Editor's Note: FTTH: It’s More Than Technology

It’s a key to digital equity for communities across the U.S.

For more than 20 years, I’ve covered the evolution of fiber to the home (FTTH) and broadband and seen an array of proprietary approaches, from Active Ethernet and Broadband PON (BPON) to GPON and XGS-PON. These technologies no doubt raised the bar regarding speed and scale – but that’s just a small part of why they have been so influential. This is my last issue of Broadband Communities, and I’d like to reflect on what FTTH will mean for society going forward.

Ryan Meche, director of LUS Fiber, sums it up well: “Fiber to the home is more than just a technology,” he says. “It is a vision of digital equity and empowerment for all communities.”

Overcoming Headwinds

How does fiber empower communities? Look at East Carroll Parish, Louisiana, and Brownsville, Texas.

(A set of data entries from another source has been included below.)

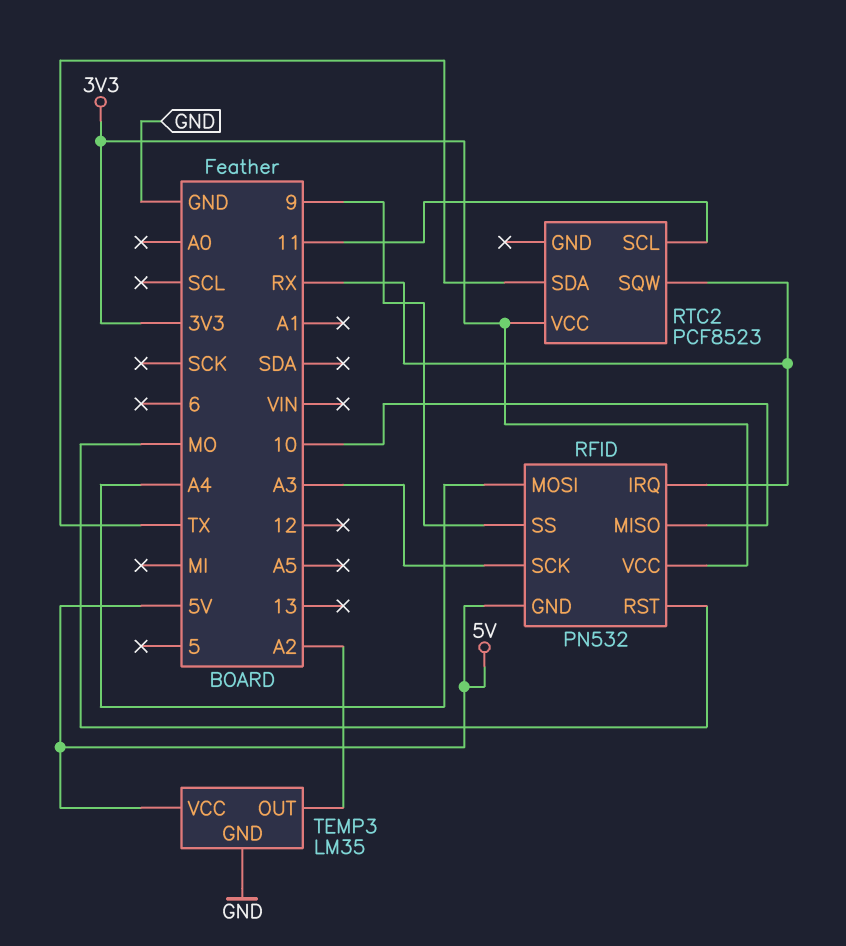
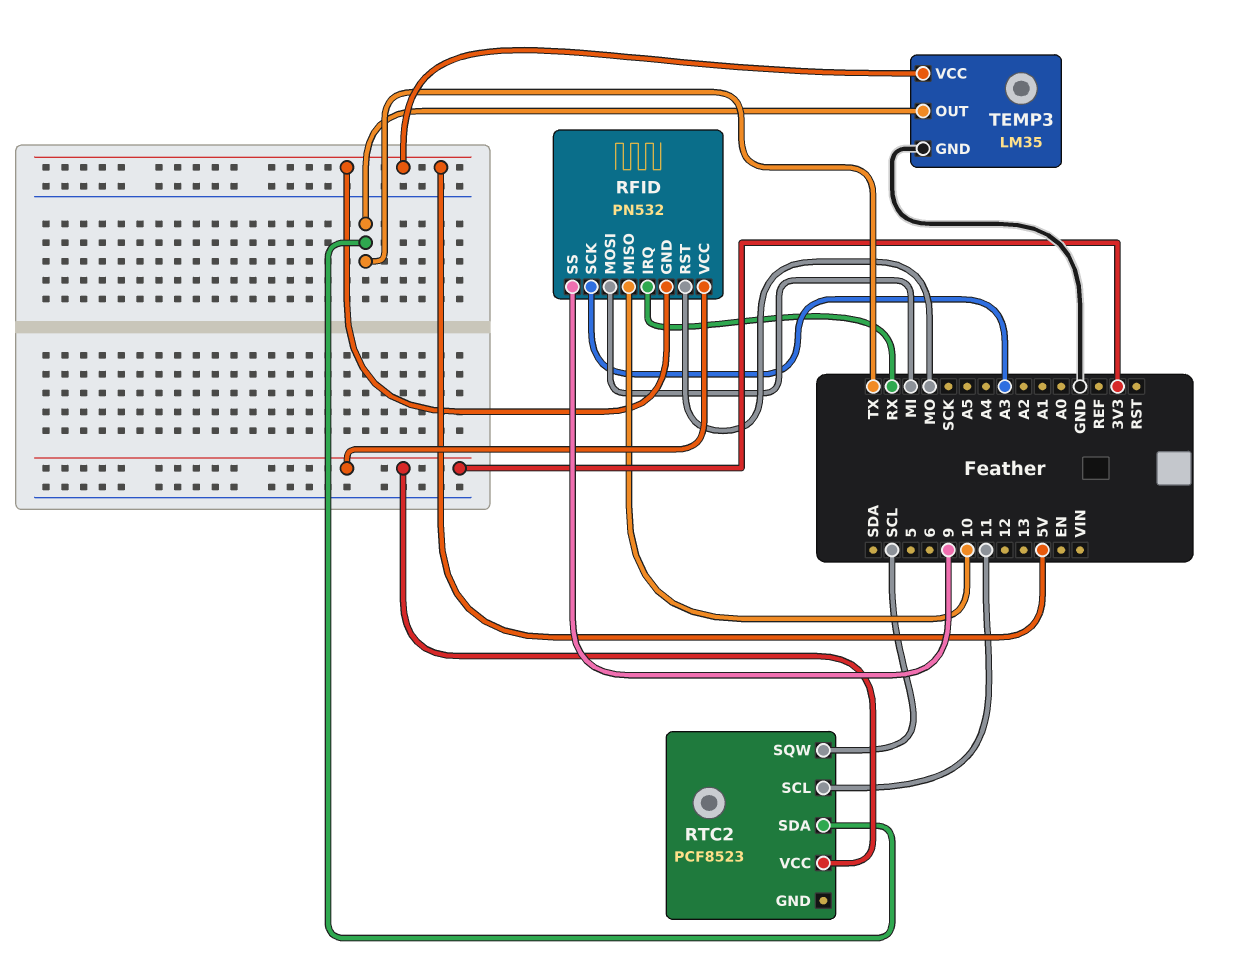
RFID pin MOSI: A4 -> MI
RTC2 pin SQW: RX -> SCL
TEMP3 pin OUT: A2 -> TX

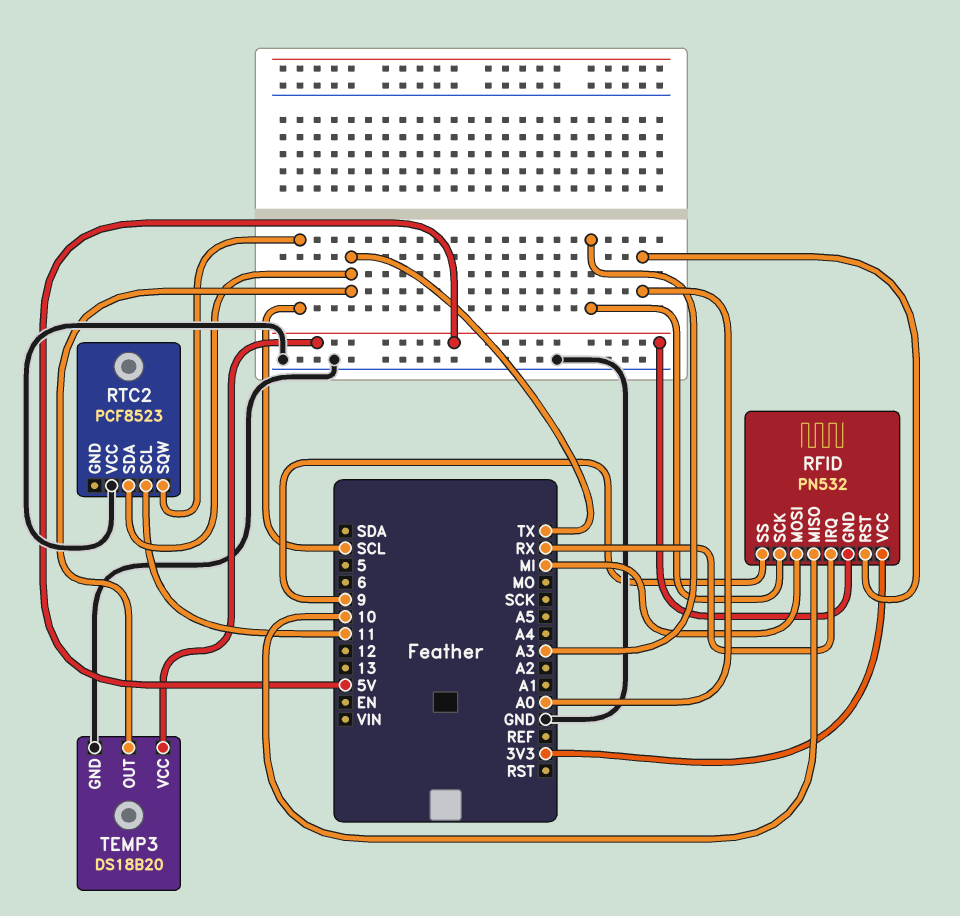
RFID pin RST: MO -> A0
RTC2 pin VCC: 3V3 -> GND
TEMP3: LM35 -> DS18B20

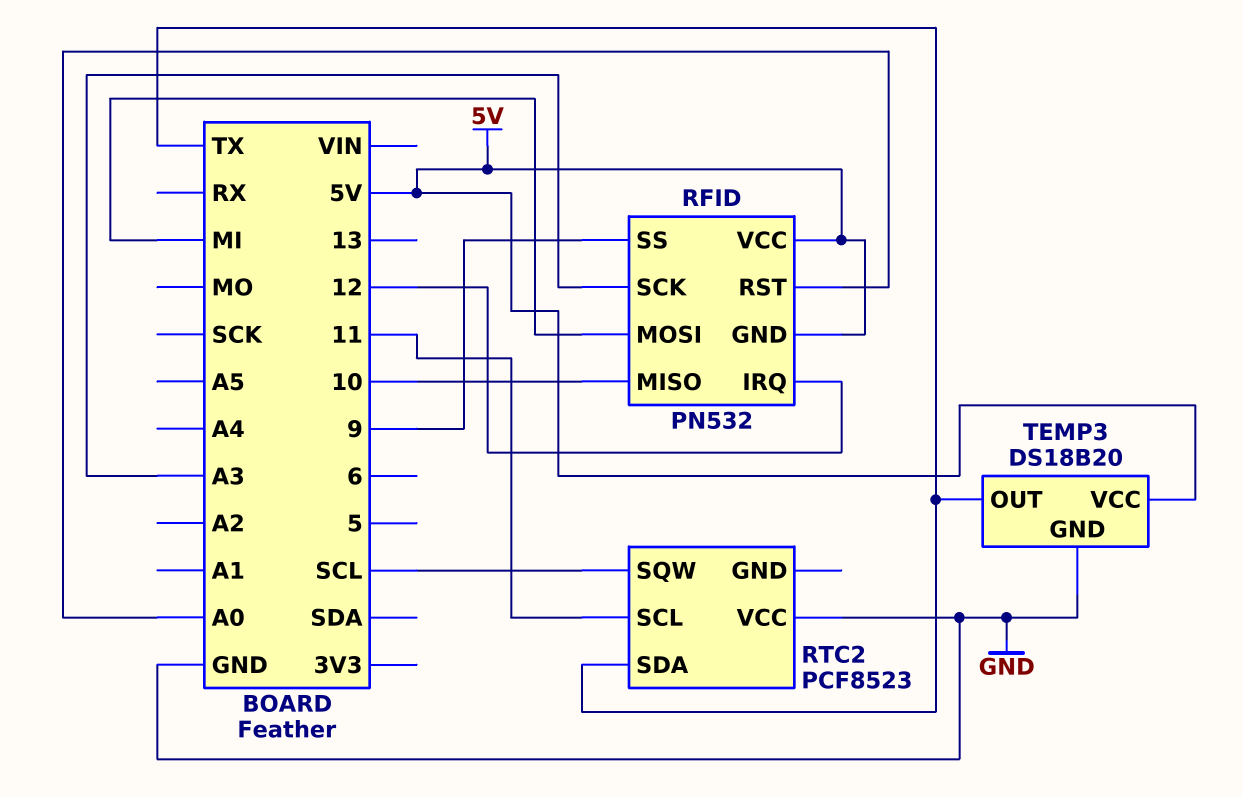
RFID pin IRQ: RX -> 12
RFID pin VCC: 3V3 -> 5V

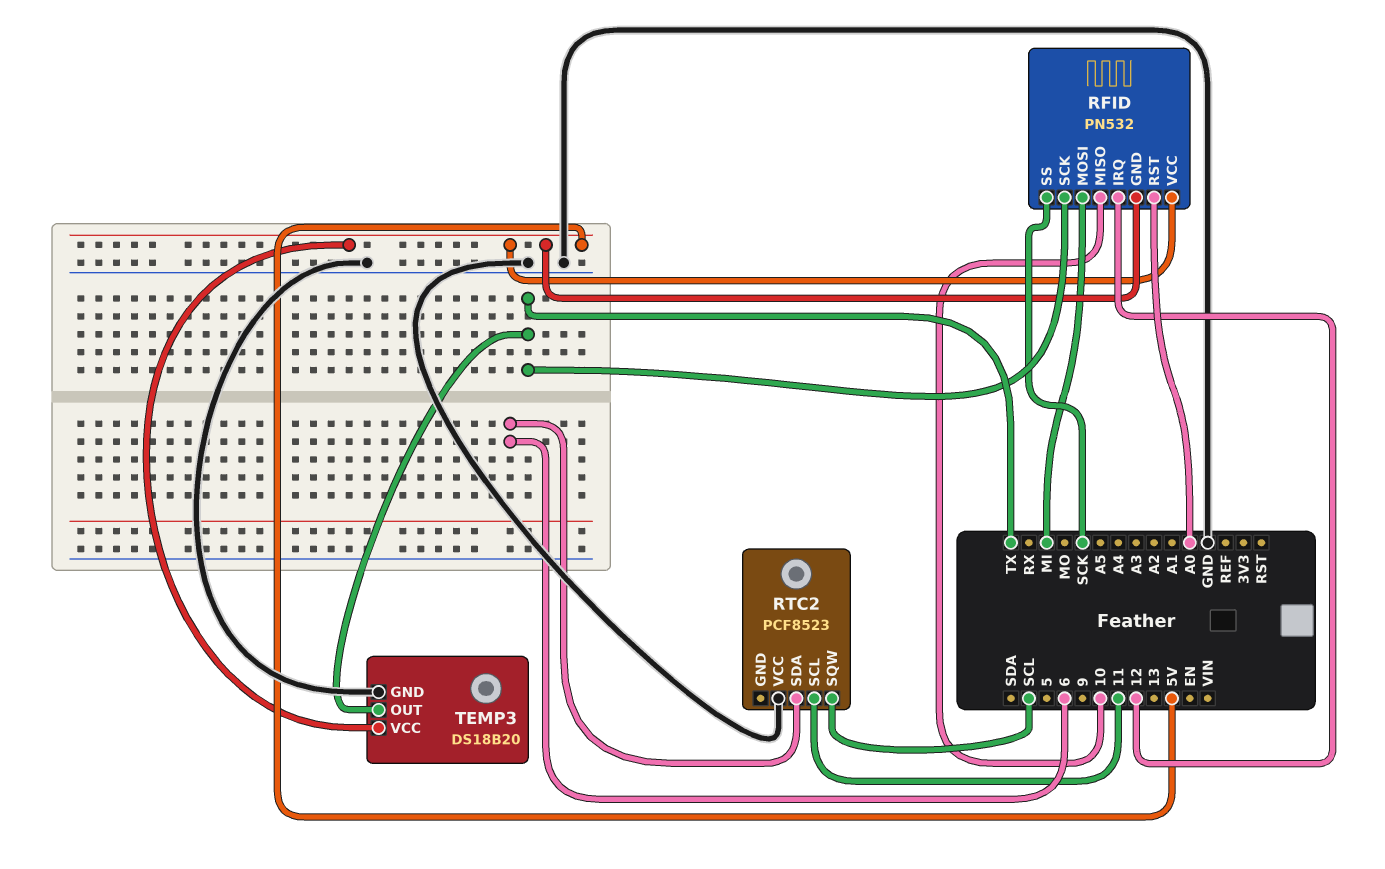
RFID pin SCK: A3 -> TX
RFID pin SS: 9 -> SCK
RTC2 pin SDA: TX -> 6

In 2022, East Carroll Parish secured a $4 million grant to build FTTH in an underserved part of the state, but its joy was shattered when ISP Sparklight challenged the grant, claiming it served nearly 3,000 area homes. But a fortuitous partnership between three organizations committed to digital equity worked to overcome the challenge. Today, because of their effort, customers are connected.

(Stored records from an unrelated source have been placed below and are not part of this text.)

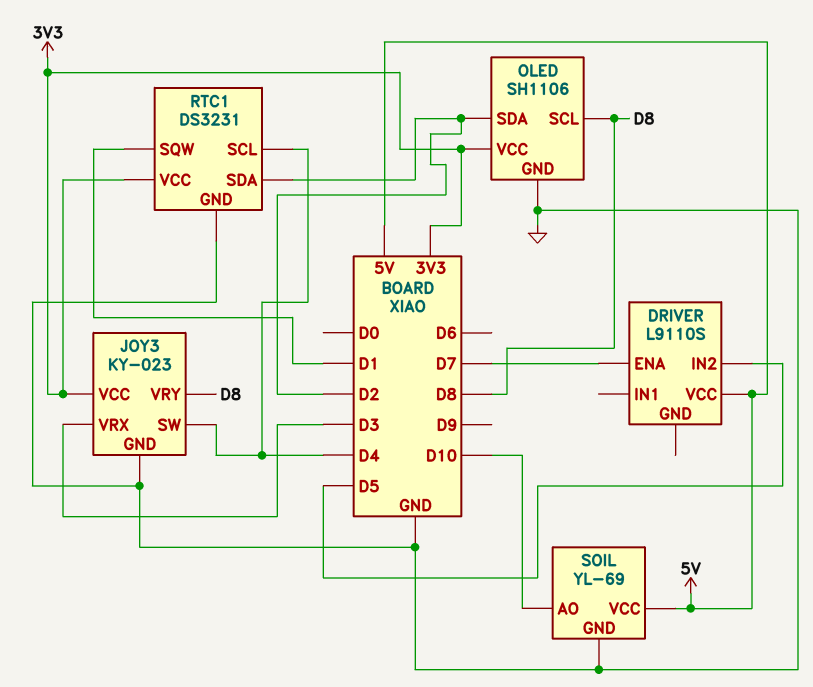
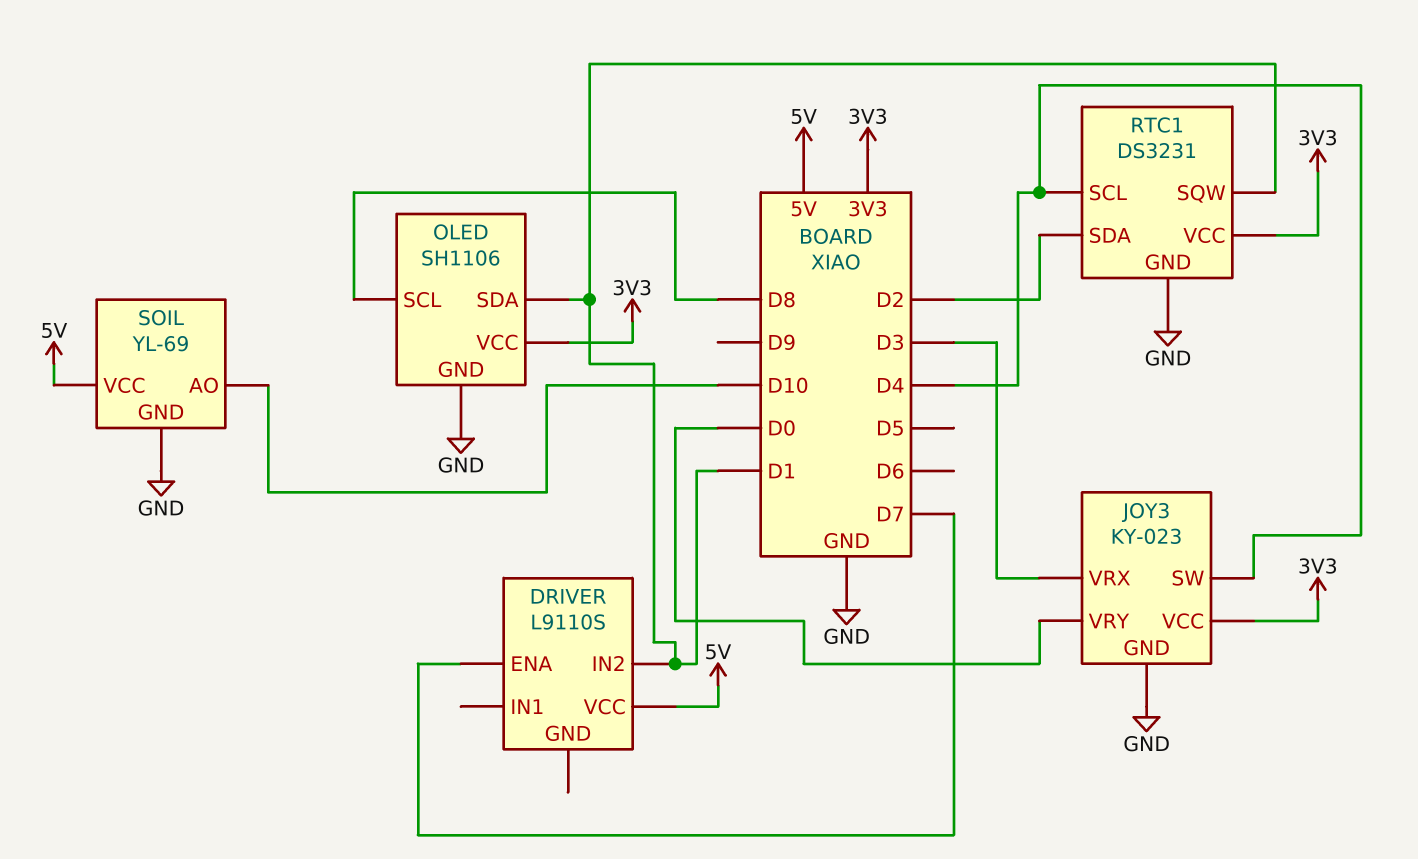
DRIVER pin IN2: D5 -> D1
JOY3 pin VRY: D8 -> D0
OLED pin SDA: D2 -> D1

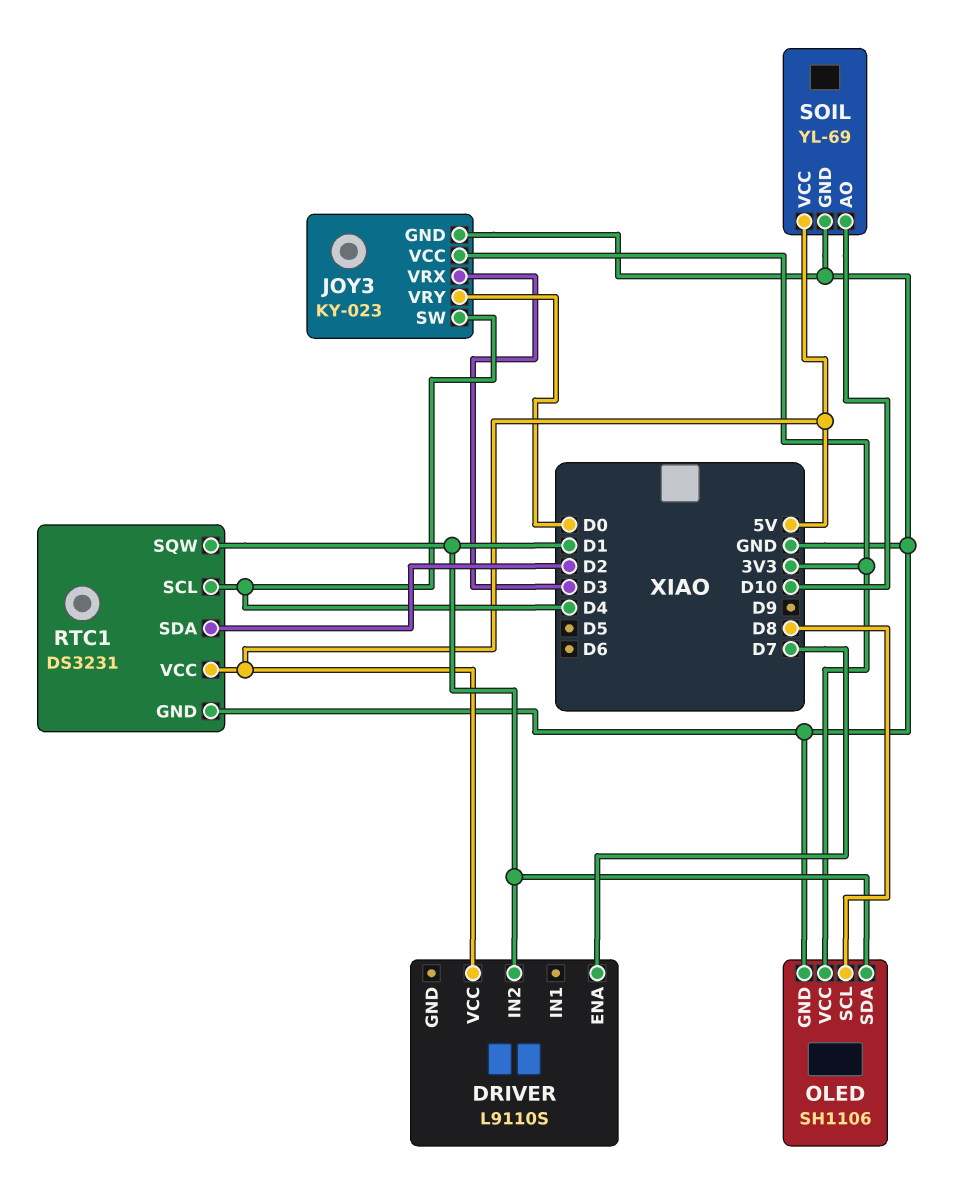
RTC1 pin VCC: 3V3 -> 5V

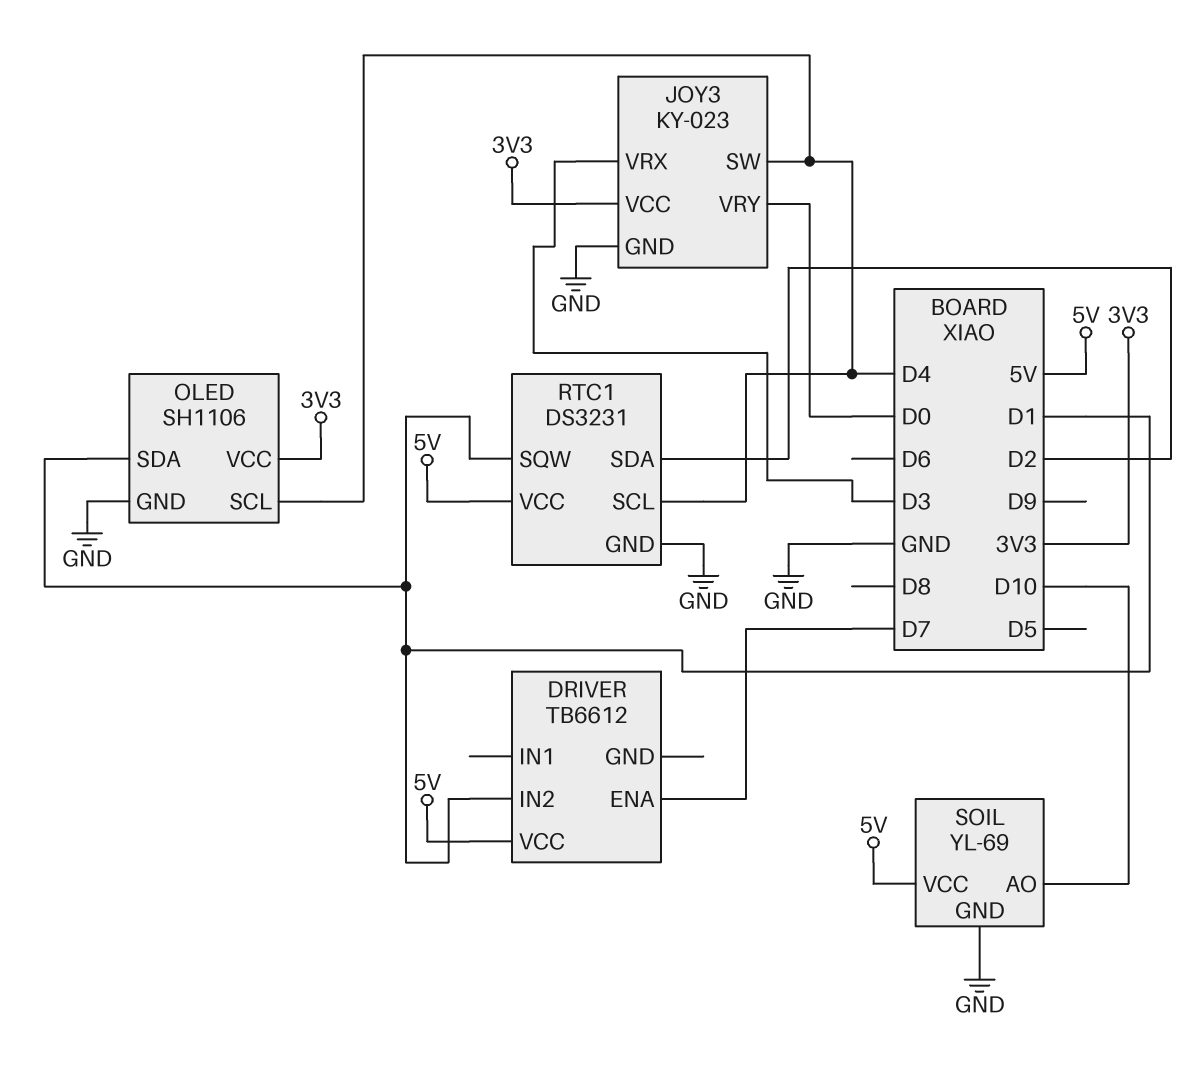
DRIVER: L9110S -> TB6612
OLED pin SCL: D8 -> D4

Meanwhile, the National Digital Inclusion Alliance cites Brownsville as one of the worst-connected U.S. cities. Elizabeth Walker, assistant city manager of Brownsville, told attendees at the Broadband Communities Summit about a high school valedictorian who couldn’t send her speech to the school principal because she didn’t have broadband.

“The digital divide is genuine, and it is crushing the potential of the next generation of those who expect to lead us,” Walker said.

Through a public-private partnership with Lit Communities/BTX Fiber, Brownsville will have a middle-mile network that allows any broadband provider to deliver service.

Fiber’s Brownfield Moment

Another opportunity is rehabilitating low-income brownfield markets that have been largely ignored by large ISPs with fiber. Brandon Gibson, co-founder and senior vice president of real estate for Flume Internet, said older buildings’ wiring couldn’t support broadband. “We’re seeing problems [in which] people are not connected or are severely under-connected,” he said.

By providing 1 Gbps to 6,000 Lower East Side neighborhood units via the New York City Housing Authority, Flume highlights a brownfield moment for fiber broadband.

Broadband Communities will continue to advocate building fiber to every home – and will continue its annual Top 100 list to recognize organizations leading the way – to show that fiber is not just a technology; it’s a tool to empower communities, residents and businesses.